Creepy! That’s what Ace thinks of clowns. But the Doctor insists on entering the talent contest at the Psychic Circus, the self-proclaimed Greatest Show in the Galaxy, on the planet Segonax. What has reduced this world to an arid wasteland? Why have the happy-go-lucky circus folk stayed here so long? And why are they no longer happy? Above all, what is the dreadful truth about the “talent contests” run by the sinister Ringmaster and his robot clowns? The Doctor and Ace need all of their death-defying skills in the big top to uncover a brooding, ancient evil that has broken the spirit of the Circus and demanded the sacrifice of so many lives...

Often when script writers get the chance to novelise their own stories, they take the opportunity to flesh them out, to give us a lot of backstory, and to reinstate ideas that were dropped from the screen version for reasons of time or expense. Unfortunately, that is not the case here. Stephen Wyatt adds little to the story that was not present on screen, apart from the advertising satellite approaching the TARDIS in space, and the buried robot head speaking a few words, pleading with a plaintive voice to be let out.

The author has admitted (in an interview in issue 263 of Doctor Who Magazine, April 1998) that his primary motivation for writing the book was financial, which probably explains the relative lack of effort he appears to have put into it. He does little to mitigate either the Doctor’s slowness to cotton on to Mags’s true nature, or his incredible leap of logic in guessing where the eyeball from Deadbeat’s medallion has been hidden. And just count how many times Ace says things “hotly”. Nor does Wyatt explore the origins of the mysterious Gods of Ragnarok (though later original novels, in particular All-Consuming Fire, have indicated that they are Great Old Ones, survivors from a previous universe). However, the author does clarify the purpose of the energy exchange that takes place between the Gods towards the end of the story.

Perhaps in response to the tone of the text itself, or maybe as a result of her years in children’s broadcasting, Sophie Aldred (who played Ace) seems to pitch her reading as though to a younger audience. As usual, her version of the Seventh Doctor is more Scottish than Sylvester McCoy’s portrayal ever was (sounding not unlike Amy Pond at times). Similarly, Aldred gives Captain Cook a distinctive Irish accent, probably picking up on the nationality of T P McKenna, the actor who played him on screen. Other voices are closer to their television counterparts, in particular the Stallholder (a remarkable impersonation of Peggy Mount) and the Gods of Ragnarok (with vocal treatment by sound designer Simon Power).

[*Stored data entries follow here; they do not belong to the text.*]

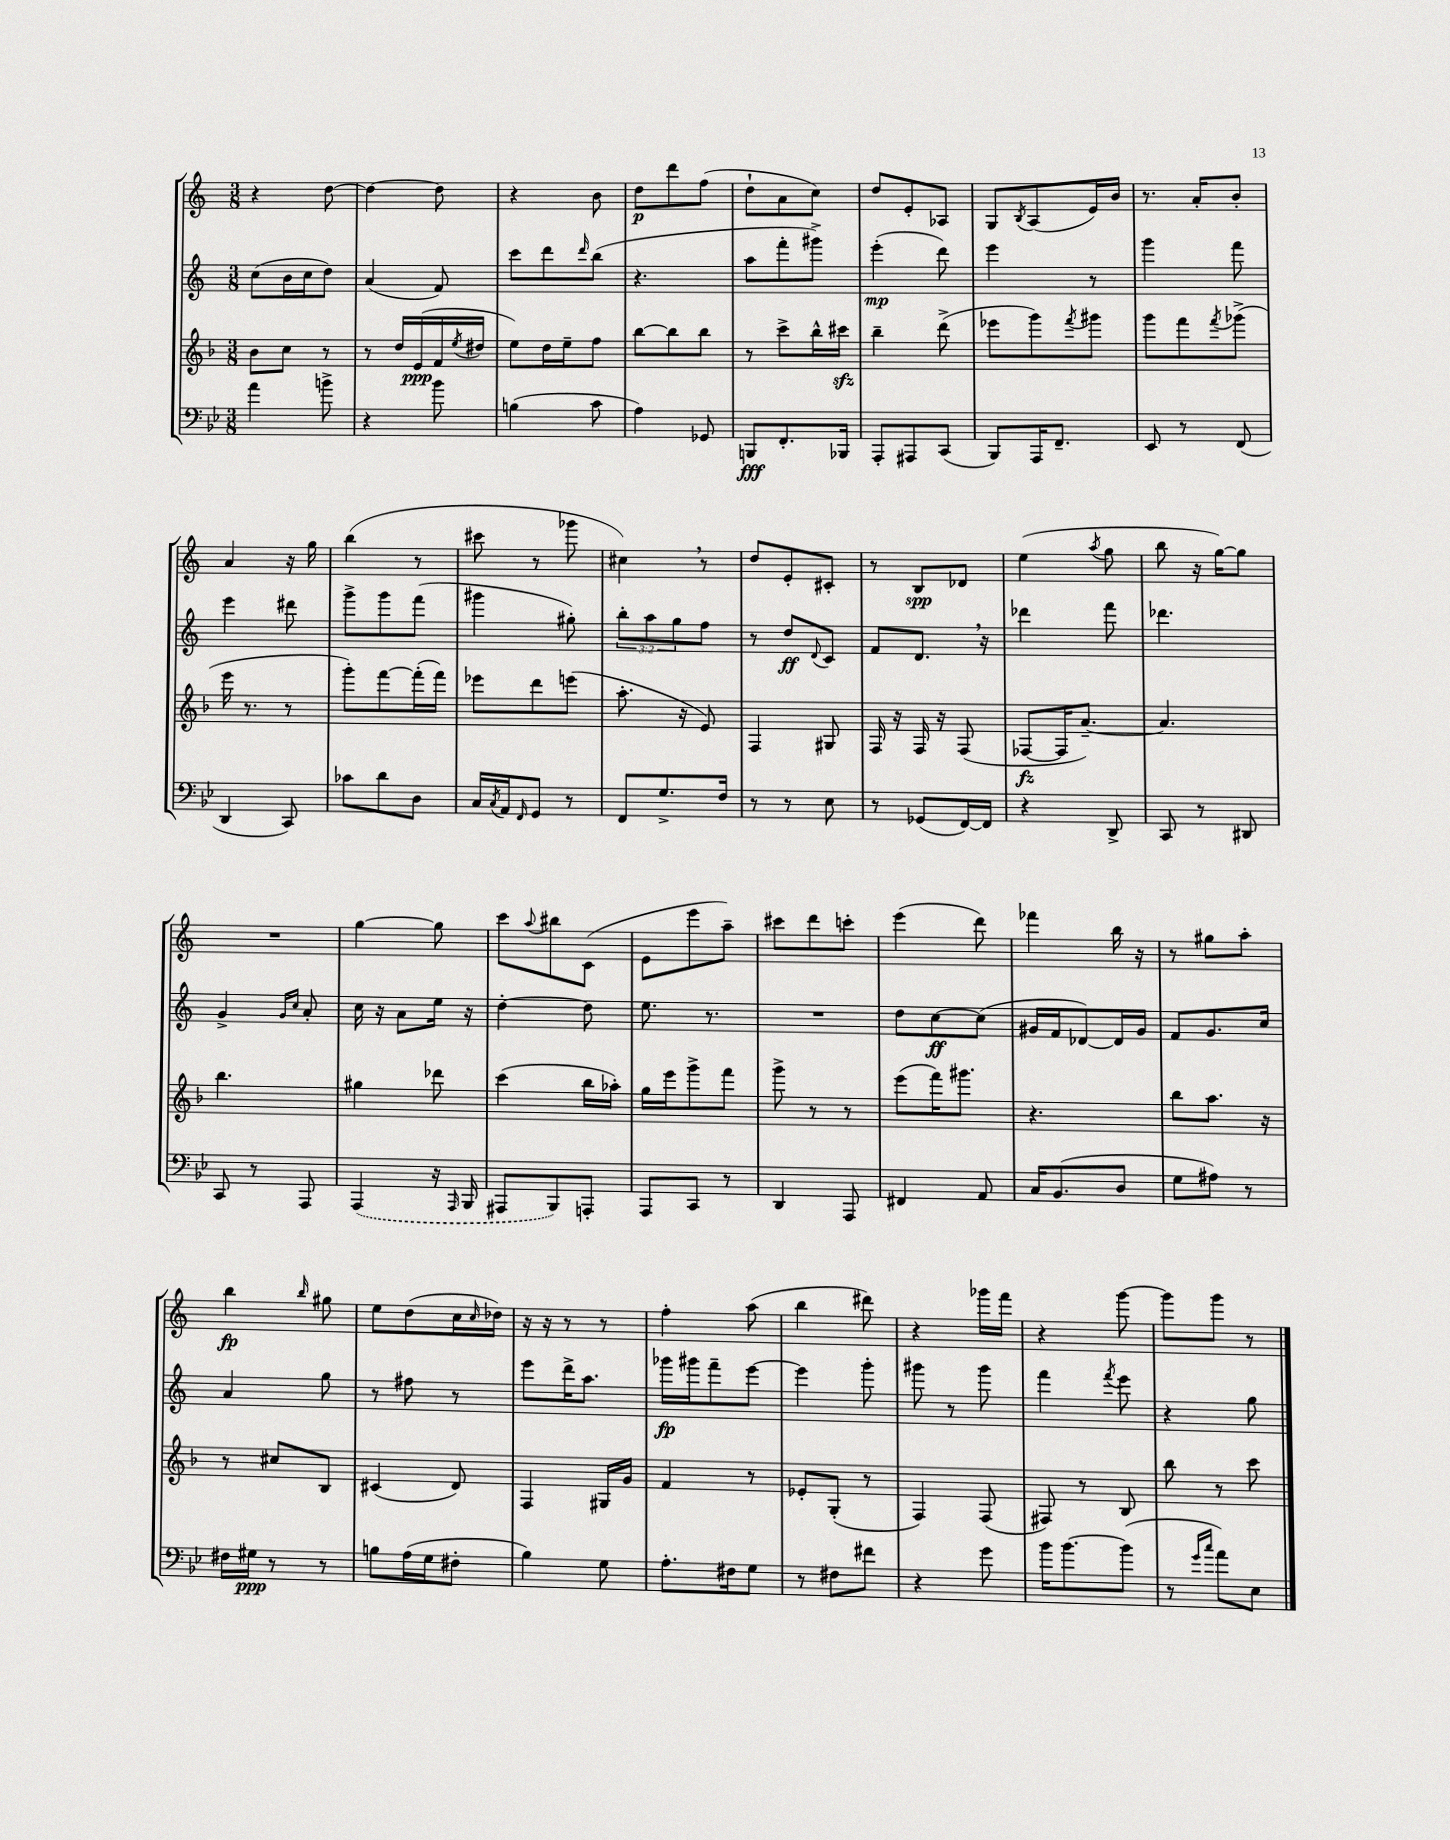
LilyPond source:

<<
\new StaffGroup <<
\new Staff = "s0" {
    \clef treble \key c \major \numericTimeSignature \time 3/8
    r4 d''8~ |
    d''4~ d''8 |
    r4 b'8 |
    d''8\p d'''8 f''8( |
    d''8-! a'8 c''8) |
    d''8 e'8-. aes8 |
    g8 \acciaccatura { b8 } a8( e'16) b'16 |
    r8. a'16-. b'8-. |
    a'4 r16 g''16 |
    b''4( r8 |
    cis'''8 r8 ges'''8 |
    cis''4) \breathe r8 |
    d''8 e'8-. cis'8-. |
    r8 b8\spp des'8 |
    e''4( \acciaccatura { a''8 } g''8 |
    b''8 r16 g''16~) g''8 |
    R4. |
    g''4~ g''8 |
    c'''8 \appoggiatura { a''8 } bis''8 c'8( |
    e'8 e'''8 a''8--) |
    cis'''8 d'''8 c'''8-. |
    e'''4( d'''8) |
    fes'''4 b''16 r16 |
    r8 gis''8 a''8-. |
    b''4\fp \grace { b''16 } gis''8 |
    e''8 d''8( c''16 \grace { c''16 } des''16) |
    r16 r16 r8 r8 |
    f''4-. a''8( |
    b''4 dis'''8) |
    r4 ges'''16 f'''16 |
    r4 g'''8~ |
    g'''8 g'''8 r8 \bar "|." |
}
\new Staff = "s1" {
    \clef treble \key c \major \numericTimeSignature \time 3/8 \override Staff.TupletNumber.text = #tuplet-number::calc-fraction-text
    c''8( b'16 c''16 d''8) |
    a'4( f'8) |
    c'''8 d'''8 \grace { d'''16 } b''8( |
    r4. |
    a''8 f'''8-. gis'''8->) |
    e'''4-.\mp( d'''8) |
    e'''4 r8 |
    g'''4 f'''8 |
    e'''4 dis'''8 |
    g'''8-> g'''8 f'''8( |
    gis'''4 gis''8-.) |
    \tuplet 3/2 { b''8-. a''8 g''8 } f''8 |
    r8 d''8\ff \appoggiatura { d'8 } c'8 |
    f'8 d'8. \breathe r16 |
    des'''4 f'''8 |
    des'''4. |
    g'4-> \grace { g'16 c''16 } a'8-. |
    c''16 r16 a'8 e''16 r16 |
    d''4~-. d''8 |
    e''8. r8. |
    R4. |
    d''8 c''8~\ff c''8( |
    gis'16 f'16 des'8~) des'16 gis'16 |
    f'8 g'8. c''16 |
    a'4 g''8 |
    r8 fis''8 r8 |
    e'''8 d'''16-> a''8. |
    ges'''16\fp gis'''16 f'''8-- e'''8~ |
    e'''4 g'''8-. |
    gis'''8 r8 gis'''8 |
    f'''4 \acciaccatura { f'''8 } e'''8 |
    r4 g''8 \bar "|." |
}
\new Staff = "s2" {
    \clef treble \key f \major \numericTimeSignature \time 3/8
    bes'8 c''8 r8 |
    r8 d''16 e'16\ppp( f'16 \acciaccatura { e''8 } dis''16 |
    e''8) d''16 e''16-- f''8 |
    bes''8~ bes''8 bes''8 |
    r8 c'''8-> bes''16-^ cis'''16\sfz |
    bes''4-- d'''8->( |
    ees'''8 g'''8) \acciaccatura { f'''8 } gis'''8 |
    g'''8 f'''8 \acciaccatura { f'''8 } ges'''8->( |
    e'''16 r8. r8 |
    g'''8-.) f'''8~ f'''16-.( f'''16) |
    ees'''8 d'''8 e'''8( |
    a''8.-. r16 e'8) |
    f4 gis8 |
    f16 r16 f16 r16 f8( |
    fes8~\fz fes16 a'8.~--) |
    a'4. |
    bes''4. |
    gis''4 des'''8 |
    c'''4( bes''16 aes''16-.) |
    g''16 e'''16 g'''8-> f'''8 |
    g'''8-> r8 r8 |
    e'''8( f'''16) gis'''8. |
    r4. |
    bes''8 a''8. r16 |
    r8 cis''8 bes8 |
    cis'4( d'8) |
    f4 gis16 g'16 |
    f'4 r8 |
    ees'8-. g8-.( r8 |
    f4) f8( |
    fis8) r8 bes8 |
    bes''8 r8 c'''8 \bar "|." |
}
\new Staff = "s3" {
    \clef bass \key bes \major \numericTimeSignature \time 3/8
    a'4 b'8-> |
    r4 bes'8 |
    b4( c'8 |
    a4) ges,8 |
    b,,8\fff f,8.-. bes,,16 |
    a,,8-. ais,,8 c,8( |
    bes,,8) a,,16 f,8.-- |
    ees,8 r8 f,8( |
    d,4 c,8) |
    ces'8 d'8 d8 |
    c16 \acciaccatura { c8 } a,16 \grace { f,16 } g,8 r8 |
    f,8 g8.-> f16 |
    r8 r8 ees8 |
    r8 ges,8( f,16~) f,16 |
    r4 d,8-> |
    c,8 r8 dis,8 |
    c,8 r8 a,,8 |
    \once \slurDashed a,,4( r16 \grace { a,,16 } bes,,16 |
    ais,,8 bes,,8) a,,8-. |
    a,,8 c,8 r8 |
    d,4 a,,8 |
    fis,4 a,8 |
    c16 bes,8.( d8 |
    g8 ais8) r8 |
    fis16 gis16\ppp r8 r8 |
    b8 a16( g16 fis8-. |
    bes4) g8 |
    a8.-. fis16 g8 |
    r8 fis8 fis'8 |
    r4 g'8 |
    bes'16 bes'8.~ bes'8( |
    r8 \grace { g'16 c''16 } a'8) ees8 \bar "|." |
}
>>
>>
\layout { \context { \Score \remove "Bar_number_engraver" } }
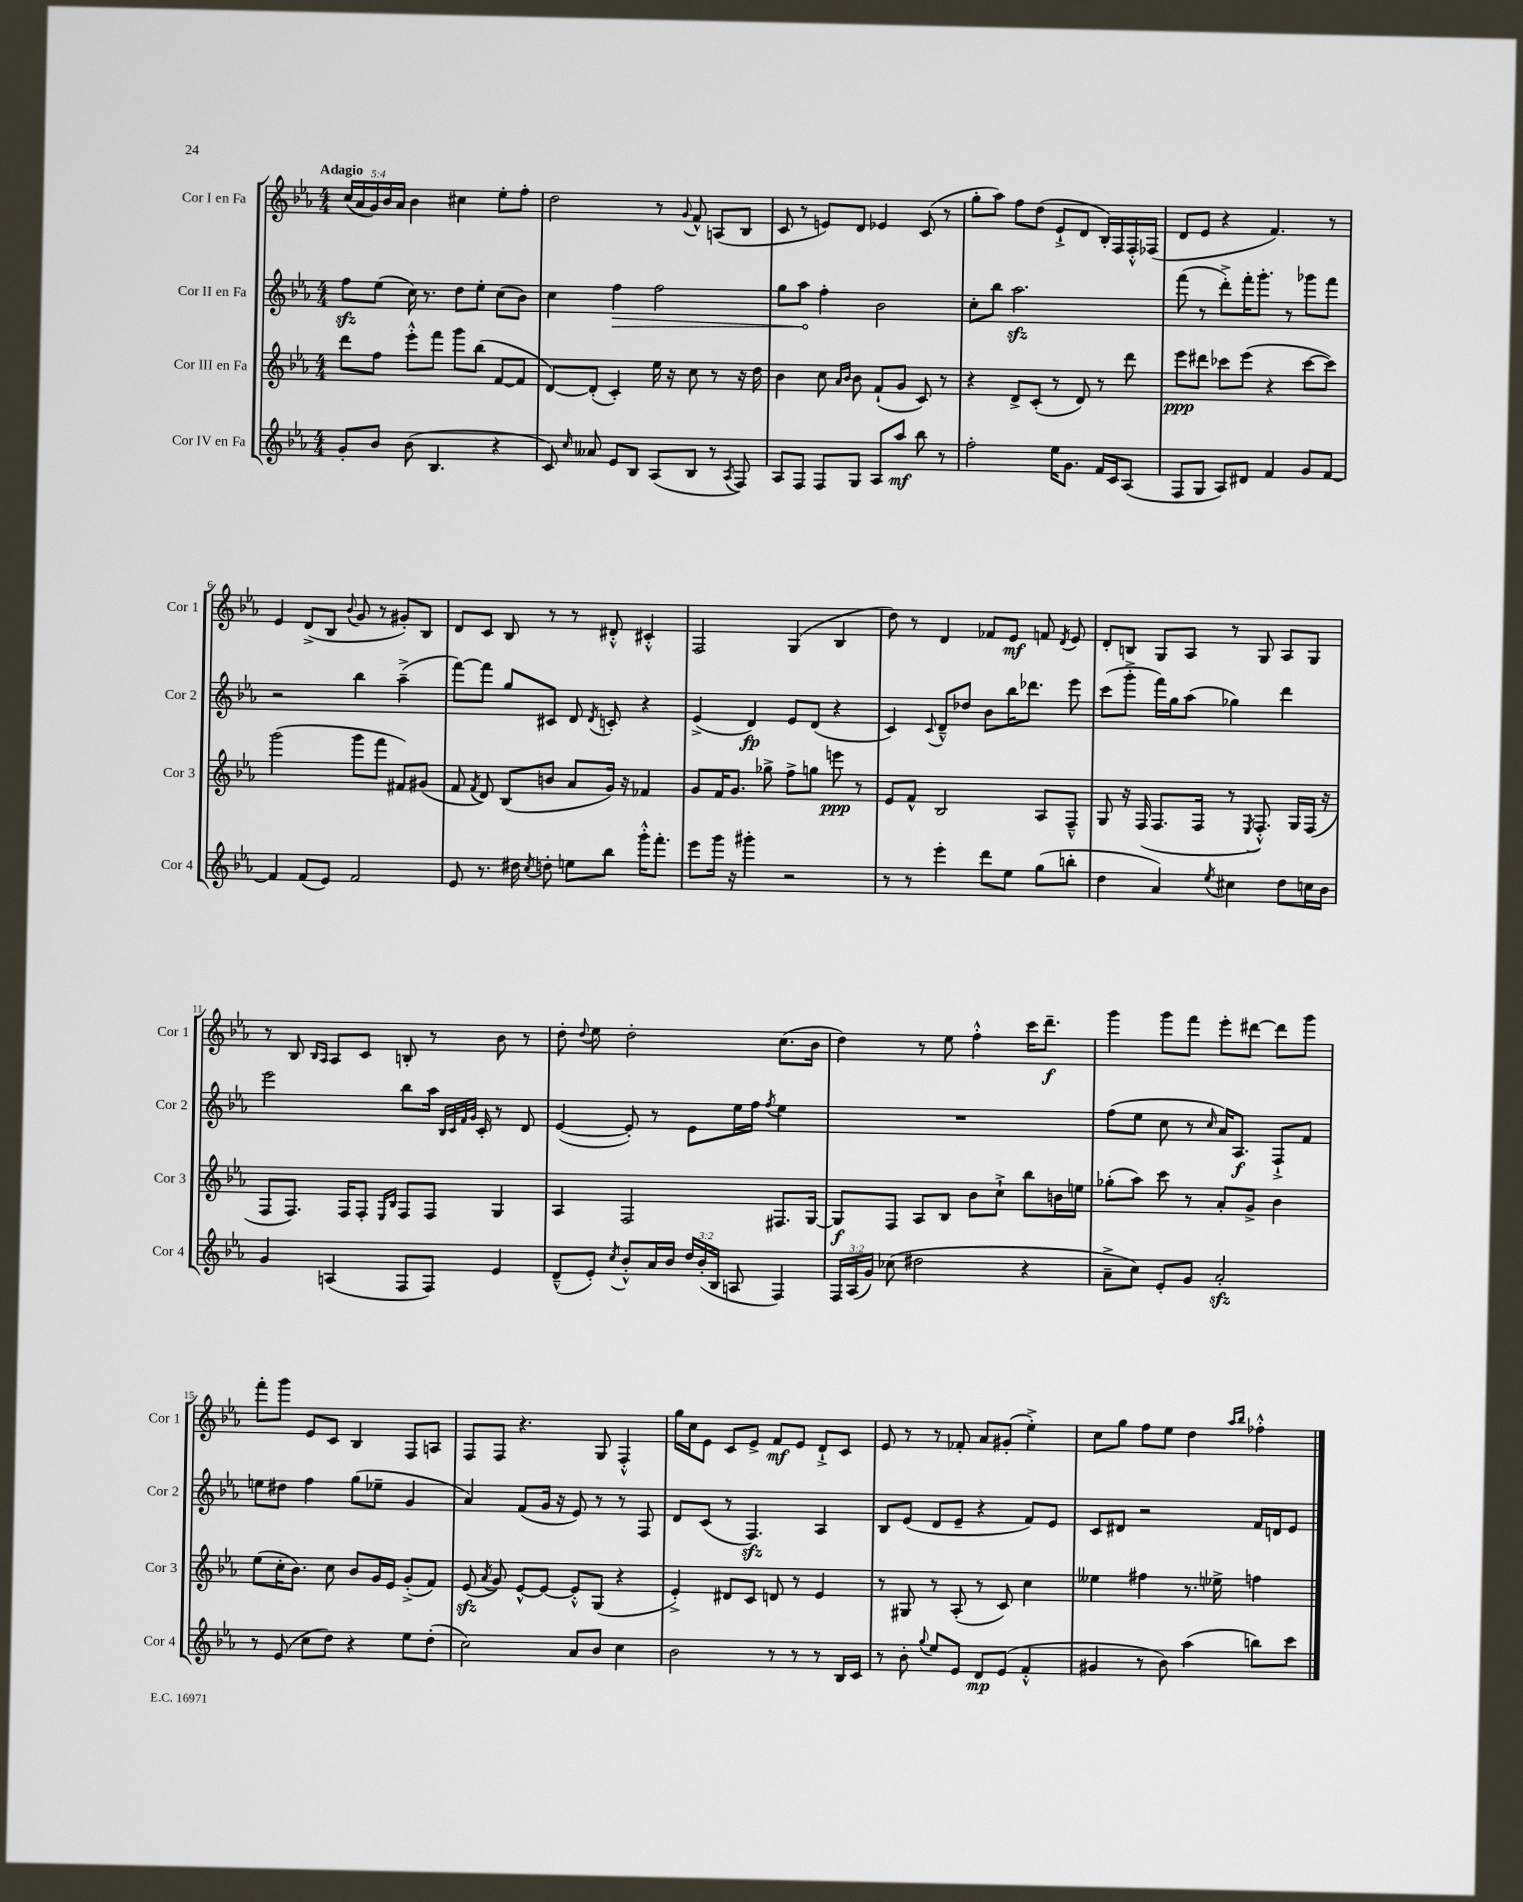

Power’s incidental score includes some of the same traditional circus music as can be heard on the screen version. Other parts of the sound design use similar synthesised notes to Mark Ayres in his television score.

Despite its flaws, this unabridged audio book does make me want to watch the original four-part serial again. I am particularly struck by how much this story epitomises the McCoy era as a whole, comfortably combining the often disparate narrative styles of “oddball comedy” and “arch manipulator”.

On a number of levels, The Greatest Show in the Galaxy is all about Doctor Who itself. The Psychic Circus is obviously a parody of the series, chewing up and spitting out an endless array of performers, like the many actors who have played the lead role. The Gods of Ragnarok can be viewed as the television audience, or critics, or heartless BBC executives. Whizzkid is the show’s anally retentive “biggest fan”, though he admits that it’s not as good as it used to be in the old days. He is also a fan of the intergalactic explorer Captain Cook, who is also a version of the Doctor. Like the Doctor, the Captain has a companion (Mags) who is troubled by inner demons, who he took under his wing for his own selfish reasons: “You didn’t do it for me,” says Mags, “you did it for yourself.” By the end of the story, Mags has latched on to another analogue of the Doctor, in the form of Kingpin. The show is over (as indeed was the original run of Doctor Who by the time this novelisation saw print in December 1989), but it is ready to be reborn with a new cast.

Though this isn’t the greatest book in the galaxy, it is a reminder that Doctor Who is the most versatile show on Earth.